Split your dataset into batches (16S separately, CO1 separately)
Split further each subset, especially if you have samples from different sequencing runs
Or, you may also consider subsampling your samples to the fraction of the total depth in a sample.

If you decide to split dataset into subsets, make sure that you are running the subset that should be merged later with identical parameters during primer removal / dada2 steps, otherwise there will be artificial clustering of the samples based on different trimming/truncation settings. In that way you can launch each subset in parallel on the HPC, then merge the tables and rep-seq files.

Hope that helps.

Ruba_Devi_S · November 27, 2025, 6:11pm

It is a 16s sequencing data of CO1 marker which has 142 samples for these I’m running it together. The data is not from different sequencing runs.
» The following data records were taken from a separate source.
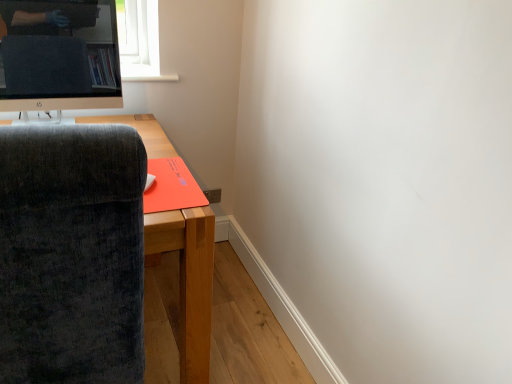
Question: From the image's perspective, is velvet dark gray chair at left over satin black monitor at upper left?

Choices:
 (A) no
 (B) yes

Answer: (A)

Question: Does velvet dark gray chair at left have a greater height compared to satin black monitor at upper left?

Choices:
 (A) no
 (B) yes

Answer: (B)

Question: Does velvet dark gray chair at left have a larger size compared to satin black monitor at upper left?

Choices:
 (A) yes
 (B) no

Answer: (A)

Question: Is velvet dark gray chair at left touching satin black monitor at upper left?

Choices:
 (A) yes
 (B) no

Answer: (B)

Question: Is velvet dark gray chair at left closer to the viewer compared to satin black monitor at upper left?

Choices:
 (A) yes
 (B) no

Answer: (A)

Question: From a real-world perspective, relative to dark gray fabric chair at left, is satin black monitor at upper left vertically above or below?

Choices:
 (A) below
 (B) above

Answer: (B)

Question: Looking at the image, does satin black monitor at upper left seem bigger or smaller compared to dark gray fabric chair at left?

Choices:
 (A) big
 (B) small

Answer: (B)

Question: Is satin black monitor at upper left inside or outside of dark gray fabric chair at left?

Choices:
 (A) outside
 (B) inside

Answer: (A)

Question: Would you say satin black monitor at upper left is to the left or to the right of dark gray fabric chair at left in the picture?

Choices:
 (A) right
 (B) left

Answer: (B)

Question: Would you say orange matte mousepad at lower left is to the left or to the right of velvet dark gray chair at left in the picture?

Choices:
 (A) left
 (B) right

Answer: (B)

Question: From a real-world perspective, is orange matte mousepad at lower left positioned above or below velvet dark gray chair at left?

Choices:
 (A) below
 (B) above

Answer: (B)

Question: From the image's perspective, is orange matte mousepad at lower left located above or below velvet dark gray chair at left?

Choices:
 (A) above
 (B) below

Answer: (A)

Question: In terms of height, does orange matte mousepad at lower left look taller or shorter compared to velvet dark gray chair at left?

Choices:
 (A) tall
 (B) short

Answer: (B)

Question: From a real-world perspective, is velvet dark gray chair at left positioned above or below satin black monitor at upper left?

Choices:
 (A) above
 (B) below

Answer: (B)

Question: From their relative heights in the image, would you say velvet dark gray chair at left is taller or shorter than satin black monitor at upper left?

Choices:
 (A) tall
 (B) short

Answer: (A)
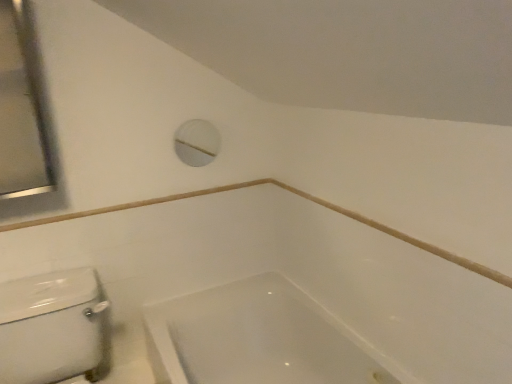
Question: Is white glossy bathtub at lower center inside or outside of satin silver mirror at upper left?

Choices:
 (A) inside
 (B) outside

Answer: (B)

Question: Is white glossy bathtub at lower center in front of or behind satin silver mirror at upper left in the image?

Choices:
 (A) front
 (B) behind

Answer: (A)

Question: Which object is the closest to the satin silver mirror at upper left?

Choices:
 (A) white glossy bathtub at lower center
 (B) white glossy porcelain at lower left
 (C) white plastic porthole at upper center

Answer: (B)

Question: Based on their relative distances, which object is nearer to the white glossy porcelain at lower left?

Choices:
 (A) white glossy bathtub at lower center
 (B) white plastic porthole at upper center
 (C) satin silver mirror at upper left

Answer: (A)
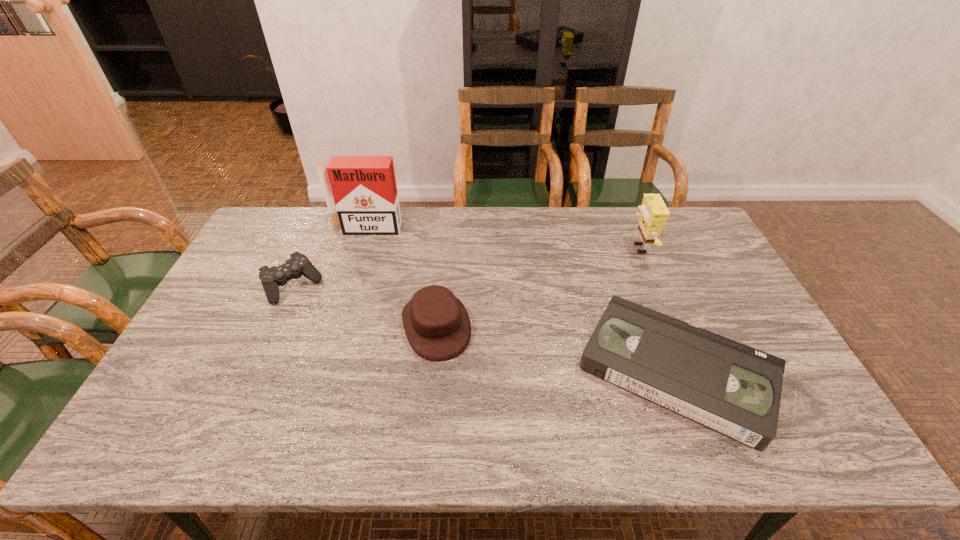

timanix · November 28, 2025, 12:04pm

Then I would either:

wait until it finish
or split them into batches and run dada2 with identical settings to merge later
or subsample samples to a fraction of the total number of reads in the sample

Ruba_Devi_S · December 1, 2025, 7:34am

can you suggest how i can do it. since my data is not from different sequencing run what could be the ideal method to split the data into batches

timanix · December 1, 2025, 7:47am

I am not familiar with your experimental design. Ideally, it would to separate them by the groups that you are not going to compare. For example, I did something similar with a very large dataset - I had several groups with treatment and several groups based on the GIT section or body site. Since it was already well known that GIT sections are very different from each other, I split my dataset by the section and compared treatment groups for each section separately.

If it is not possible and you have only treatment groups and all samples should be compared together, I would make sure that each group is equally (max 1 sample difference) represented in all batches. Keep batch info in the metadata to check if you get a strong batch effect after splitting.

Best,

Ruba_Devi_S · December 1, 2025, 10:53am

Thank you so much for the reply. Will try this.

system · January 1, 2026, 4:53pm

This topic was automatically closed 31 days after the last reply. New replies are no longer allowed.